- [Source text]
Adventure Time! Female Creators! Book Signing! Punk Rock Album Covers! We’ve got it all in this exclusive interview with Ignatz Award winning creator Liz Prince, signing copies of her story in the Adventure Time spin off Marceline and the Scream Queens #3 at Hub Comics this Sunday at noon.
Friend of the League Liz Prince was asked to be part of the biggest cartoon phenomenon of the last few years. Adventure Time follows the story of Jake the Dog and Finn the Human in the Land of Ooo. The comic from Kaboom! was an instant sellout, enough to warrant a spin off mini for the red-sucking rocking vampire Marceline. Issue #3 of Marceline and the Scream Queens features a backup story by Liz. You can get the book signed at Hub Comics on September 30 from noon to 3 p.m. Here to promote the signing is Liz the Human.
First off, can you tell us how long you’ve been writing and drawing comic books?
Liz Prince: I’ve been making my own comics since I was about 10 years old. Back then, it was all very derivative stuff like “Bat Rat” (Batman, but as an anthropomorphic rat instead of a human) and “Scott the Angry Paper Cup” (which was suspiciously like Evan Dorkin’s classic of misanthropy “Milk & Cheese“).
I started drawing my own auto-bio comics towards the end of high school.
You had a hit with “Will You Still Love Me If I Wet The Bed?”, containing personal stories about relationships. Do find revealing details of your personal life puts you in an awkward position?
I’m pretty comfortable with revealing things about myself in my comics; but that being said, there are plenty things that I keep to myself.
The only time it ever gets awkward is when people think that they know everything about me because they follow my comic strip. That and when they tell me stories about how they pissed in their beds, because I’ve never actually done that (at least since I was three or four).
At conventions, do people that know your work ask you personal questions?
Not usually. At a convention in France once a woman accused me of fabricating real life relationships in order to draw about them, but what she was trying to say might have been getting misinterpreted by the person who was translating for her.
Let’s talk Adventure Time! Honestly, I saw the Adventure Time book debut and had never seen the show so I was like ‘what the lump is this’? I passed it by on the rack and regretted not grabbing that #1. Were you on board the Adventure Time train since you first heard about the series?

- [Stored data]
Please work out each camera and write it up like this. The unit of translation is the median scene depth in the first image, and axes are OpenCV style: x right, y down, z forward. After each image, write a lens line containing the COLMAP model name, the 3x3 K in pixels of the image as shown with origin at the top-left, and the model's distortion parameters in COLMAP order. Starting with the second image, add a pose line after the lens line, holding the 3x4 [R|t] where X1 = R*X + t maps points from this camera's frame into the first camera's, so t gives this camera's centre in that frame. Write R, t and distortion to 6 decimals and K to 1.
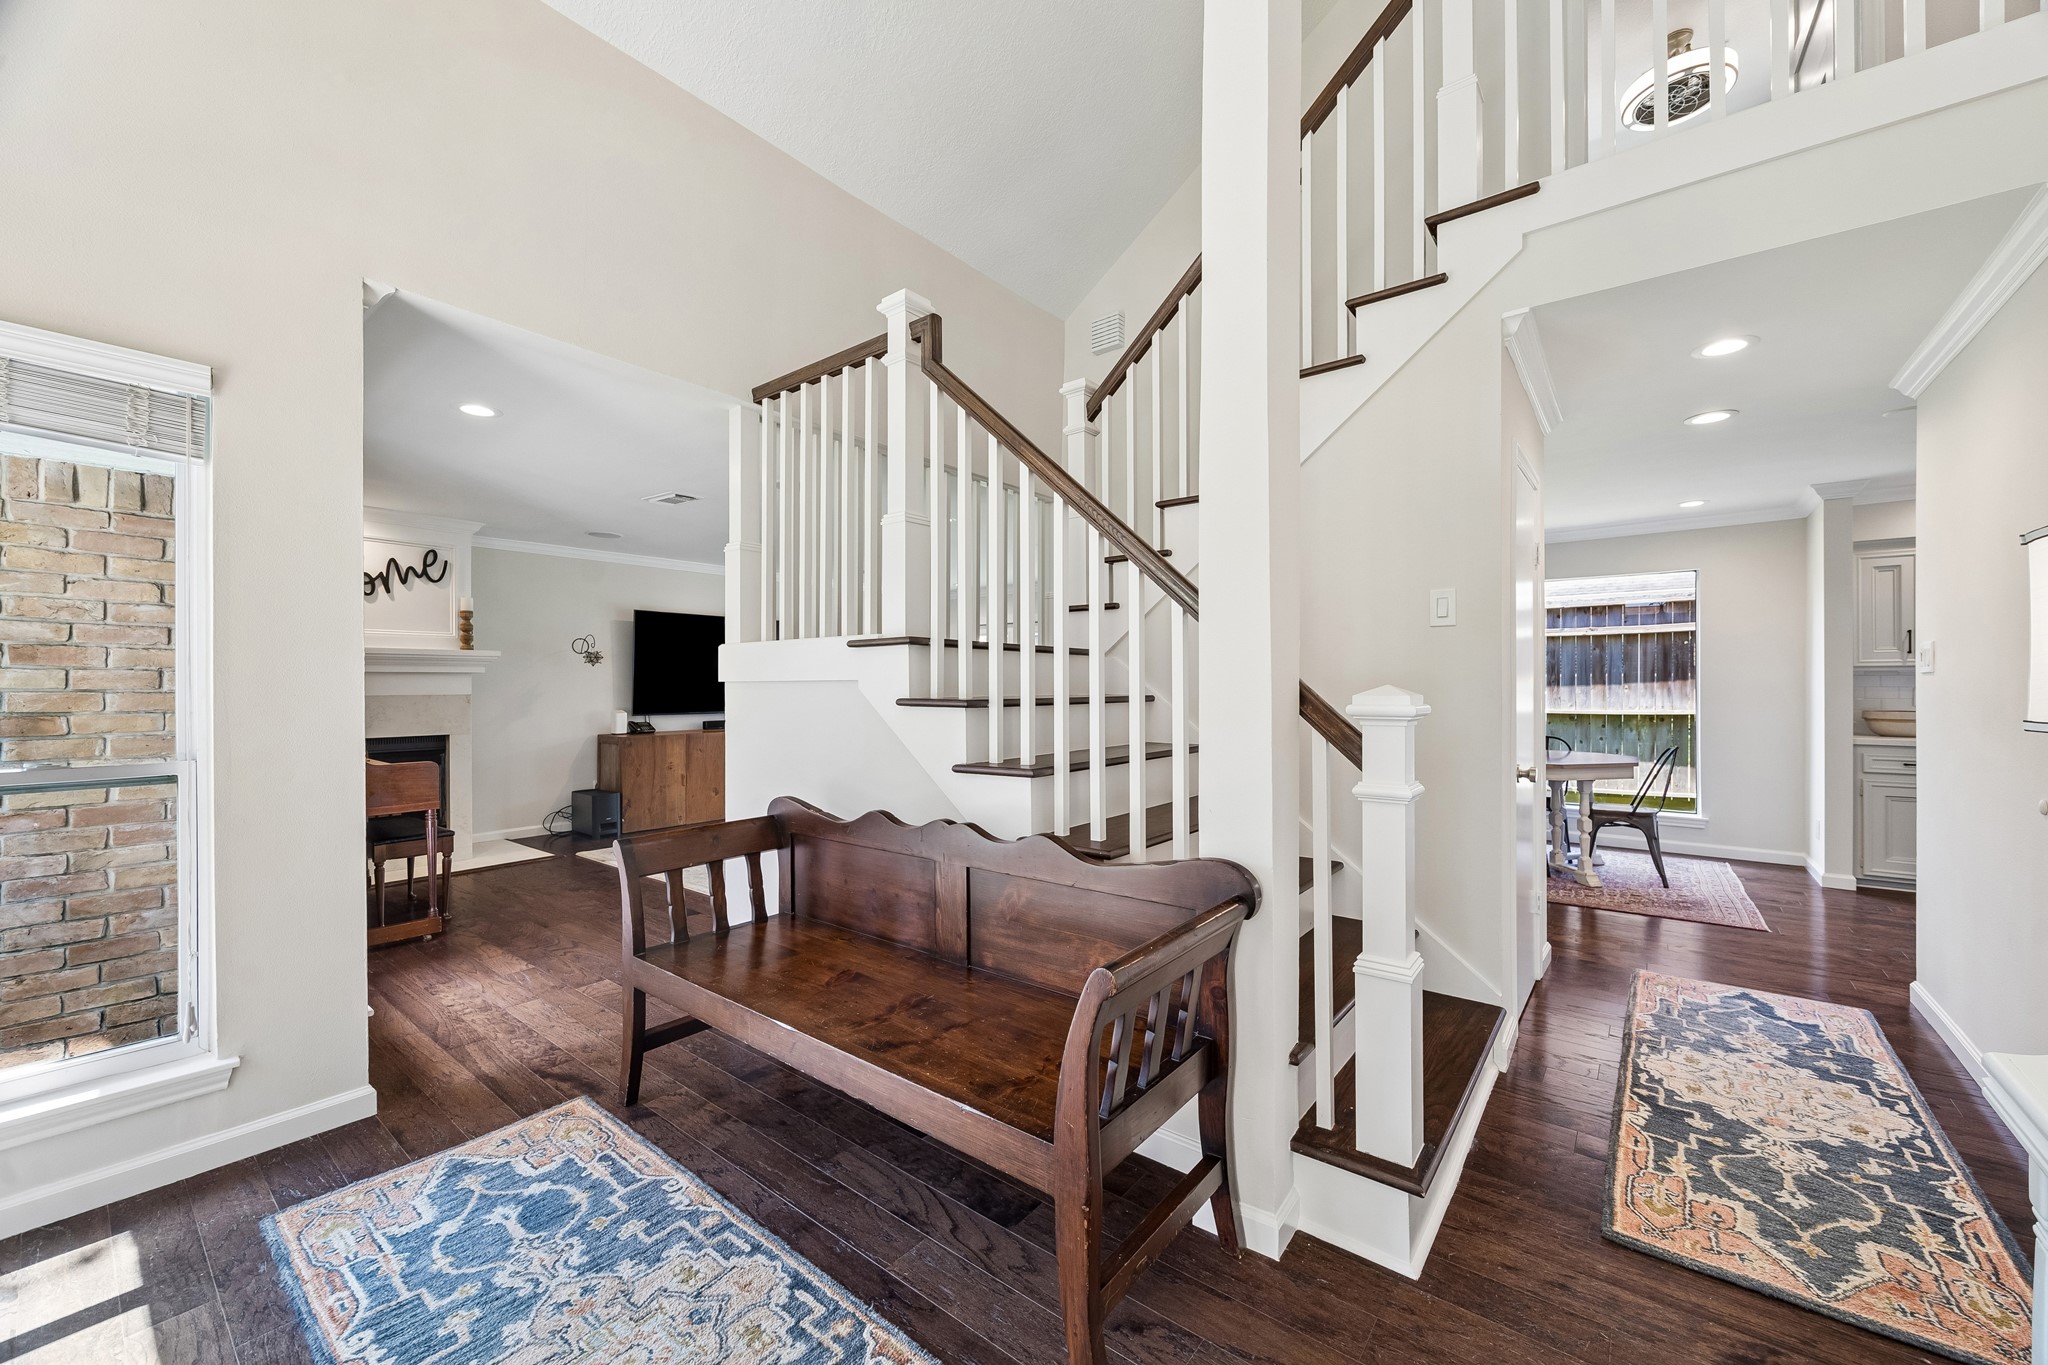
lens RADIAL K [[792.3, 0, 1031.4], [0, 792.3, 681.4], [0, 0, 1]] dist [0.000307, -0.000580]
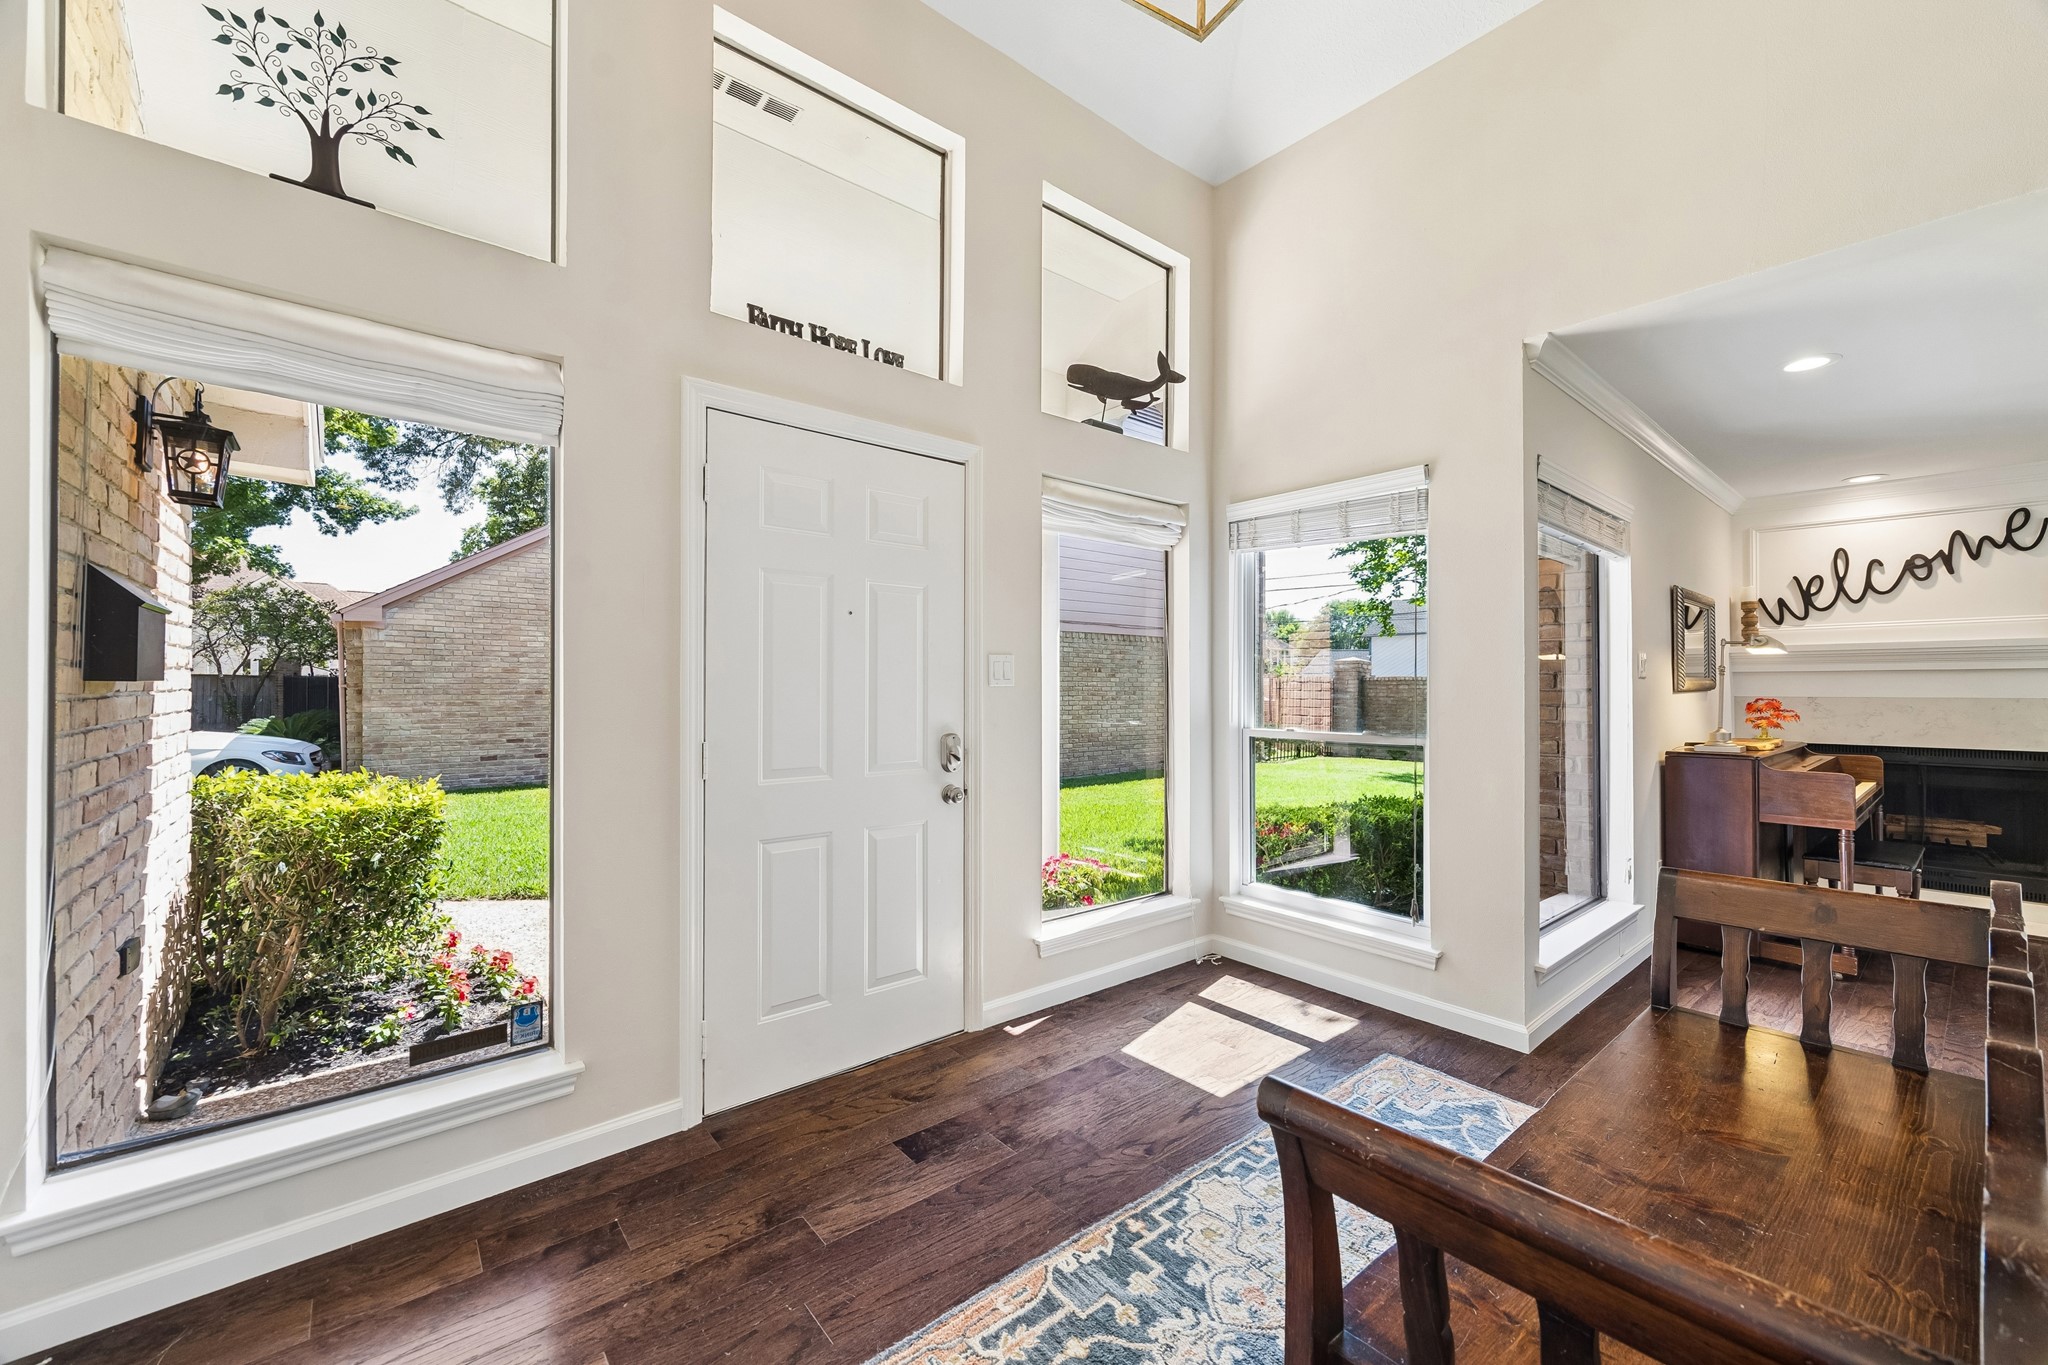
lens RADIAL K [[792.3, 0, 1019.5], [0, 792.3, 682.3], [0, 0, 1]] dist [0.000307, -0.000580]
pose [[-0.219079, -0.004653, -0.975696, 0.196496], [0.005038, 0.999970, -0.005899, 0.001420], [0.975694, -0.006208, -0.219049, 0.218857]]
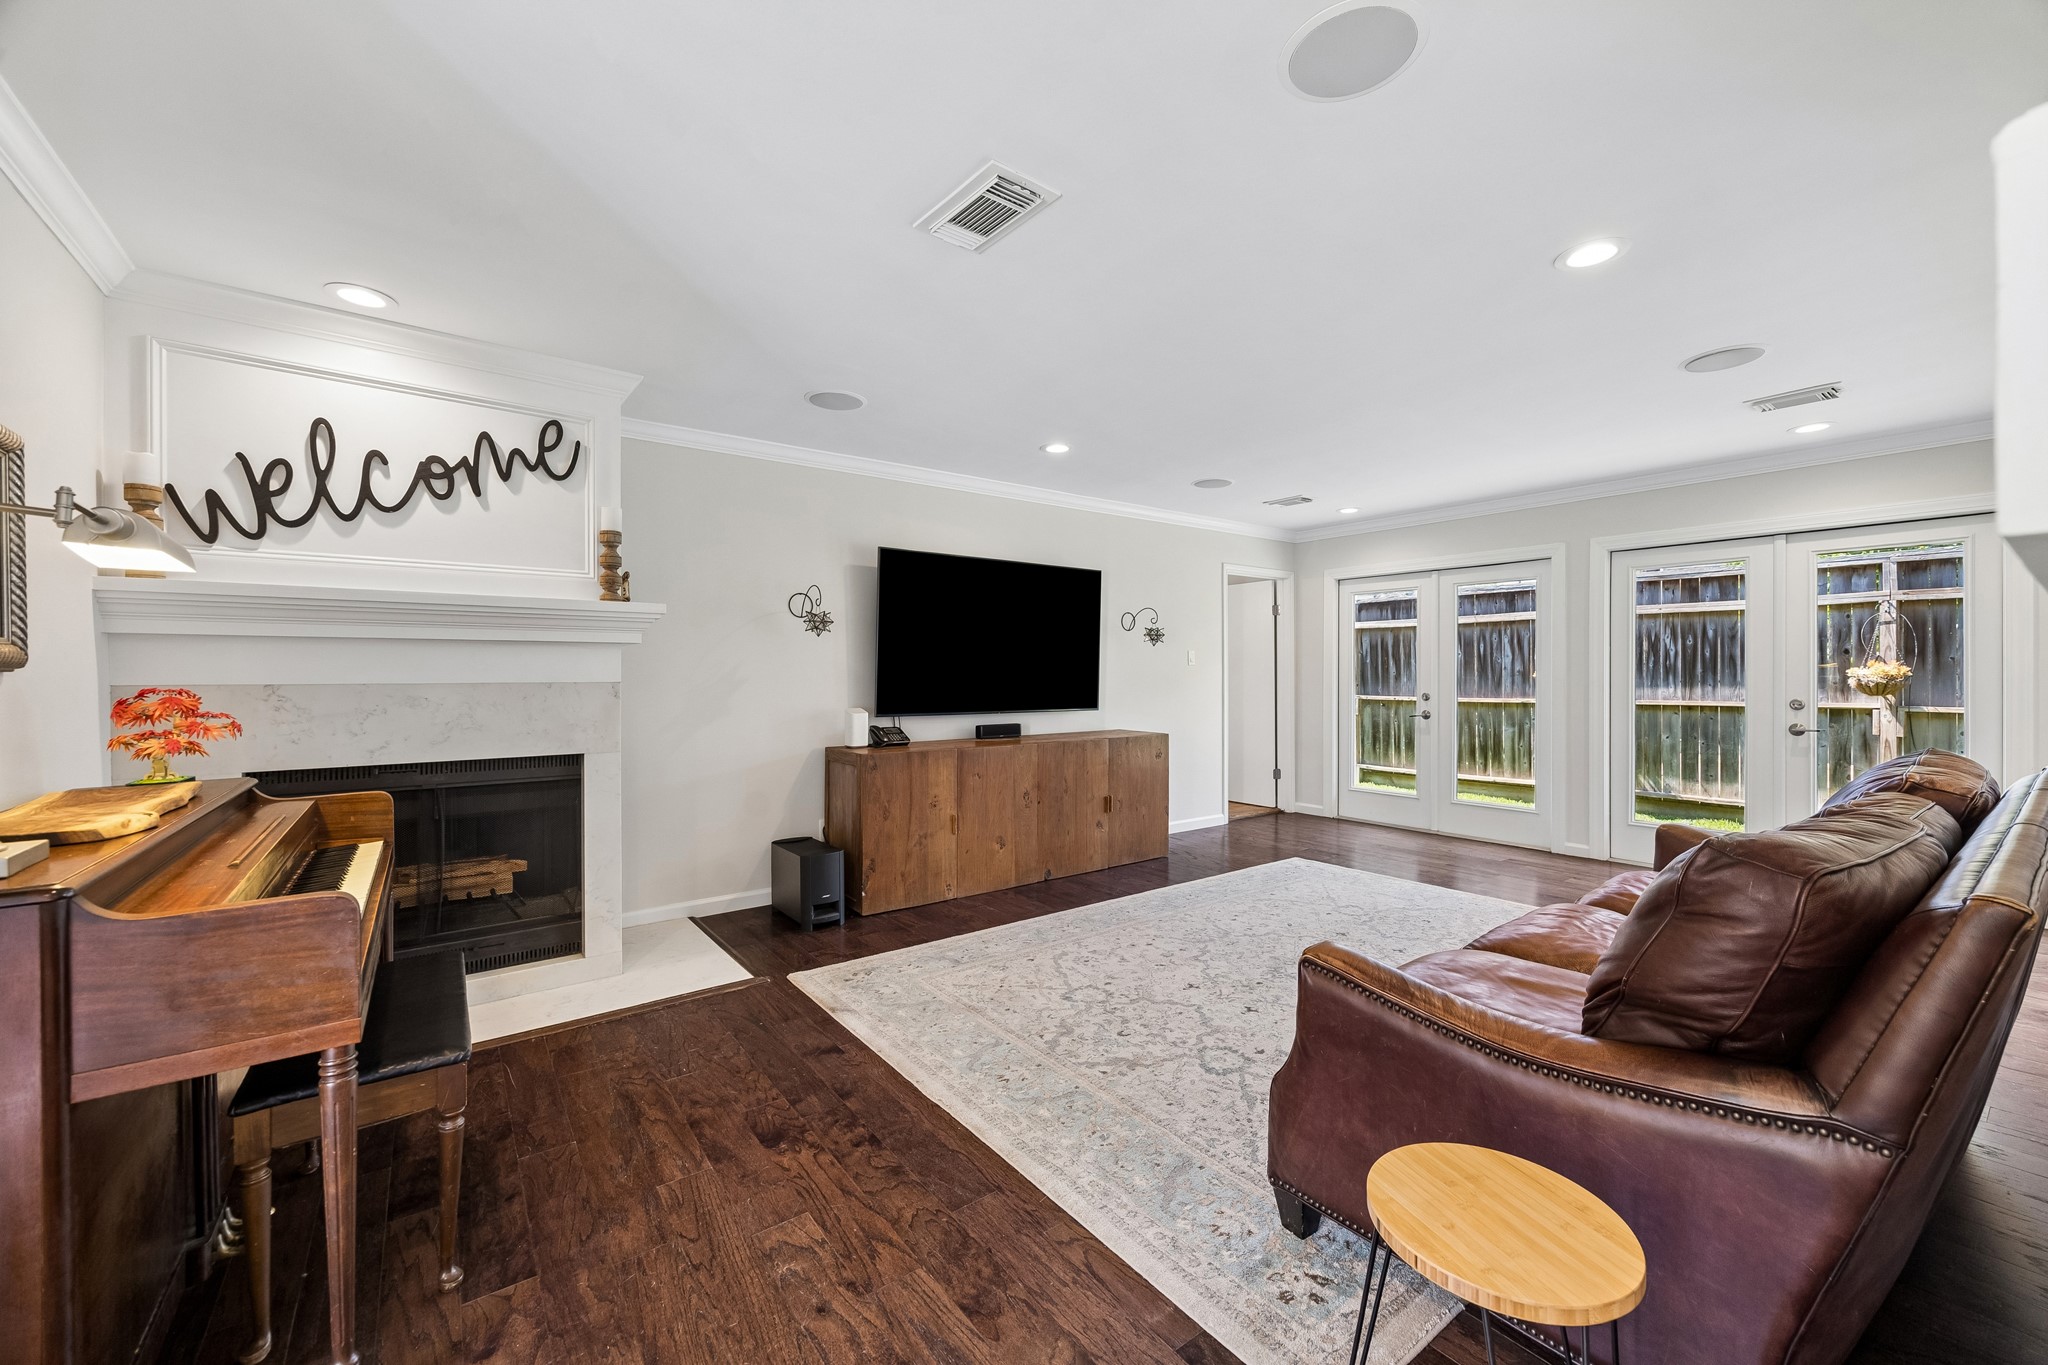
lens RADIAL K [[792.3, 0, 1029.4], [0, 792.3, 674.9], [0, 0, 1]] dist [0.000307, -0.000580]
pose [[0.967643, 0.002611, -0.252309, -0.287316], [-0.001150, 0.999982, 0.005938, 0.008336], [0.252319, -0.005456, 0.967629, 0.535199]]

- [Work instructions]
- a) Answer these questions from the Liz Prince interview:
(i) On what date and during what hours is the signing at Hub Comics?
(ii) At about what age did Liz Prince start making her own comics?
(iii) In what country did a woman at a convention accuse her of fabricating real-life relationships?
- b) Carry on the Liz Prince interview, beginning after its final sentence.
The items are separate material and are not part of the Liz Prince interview.

- [Results for each task]
- a)
(i) September 30, from noon to 3 p.m.
(ii) About 10 years old.
(iii) France.

- b)
I was on board as a fan. I had been sent the original pilot as a YouTube link in 2006 by some other comic book friends of mine who claimed that it was what would happen if I made a TV show, so it was exciting to see it become an actual series on Cartoon Network a few years later. So far this Lemongrab story is the only thing I’ve done for the franchise.
Adventure Time is more my speed than My Little Pony. Do you think there will be a cute cosplay rivalry at conventions between the two camps?
I like the idea of a rivalry being “cute”. I have seen hundreds of Adventure Time cosplays since the show came out, but I don’t think I’ve ever seen a My Little Pony cosplay, and I don’t know that I want to see what that would look like because I’ve always hated My Little Pony (loses all her fans).
What’s appealing to you about the characters in the Land of Ooo?
Literally everything: their design, their personalities; the fact that the show is bright and fun, and is definitely for kids, but that there is that Ren & Stimpy sensibility where some of the jokes are really more geared towards adults.
The book you have your story is a spinoff title, Marceline and the Scream Queens.
Looks like the music scene is competitive in Ooo. Just like real life. What parameters did Kaboom set for you when asking you to do the backup?
The only instruction I was given was that the story had to be seven pages, and that it had to be about music in some way.
Cartoon Network had to approve everything, and the only change they made was that I couldn’t use the anarchy symbol.
So, you like music, yeah? I thought we saw you at a show or two!
Yeah that was me you saw climbing over people to finger point at a pop-punk show. It’s been great to be able to give back to the punk community by doing art: drawing comics for If You Make It and the long-standing punk zine Razorcake, doing album covers or t-shirts for bands, some show posters, and being the shop artist for a record store in Baltimore called Celebrated Summer Records.
I always like to ask artists and writers how they promote themselves. Are you familiar with the #comicmarket hashtag on twitter? You’re a smart independent writer and artist. Besides commissions, how do you pitch your books and in general your skills? Your convention schedule always looks pretty full!
I don’t know about the #comicmarket hashtag, but perhaps I’ll look into that. Having two books come out from Top Shelf Productions, which is a very respected indie comics publisher, early on in my career has definitely helped me gain the kind of exposure needed to make it on the small scale that I have.
So far I’m still distributing all my self published books on my own, and I do a lot of business on my webstore, and in local comics shops, especially Million Year Picnic and Hub.
And yes, conventions are really important for getting new people interested in my comics; I try to do at least five a year.
If you do a short-form ‘zine’, how are you producing the finished product? Are you going to Staples? Or now that you are ‘bigtime’, do you have ‘people’ do that for you?
Haha, ‘bigtime’?! Someone tell my mom I’ve made it! No, I still fold and staple my books myself, but since I have such a high volume printed all at once, I usually use Gnomon Copy in Harvard Square and have them do all the printing.
I’m used to spending the better part of a day parked in front of Netflix with a bone folder and my long arm stapler.
And my cats help by sitting on top of my books and covering them with hair.
Thanks for your time, Liz. We’ll see you at Hub! Save me a Peppermint Butler sketch!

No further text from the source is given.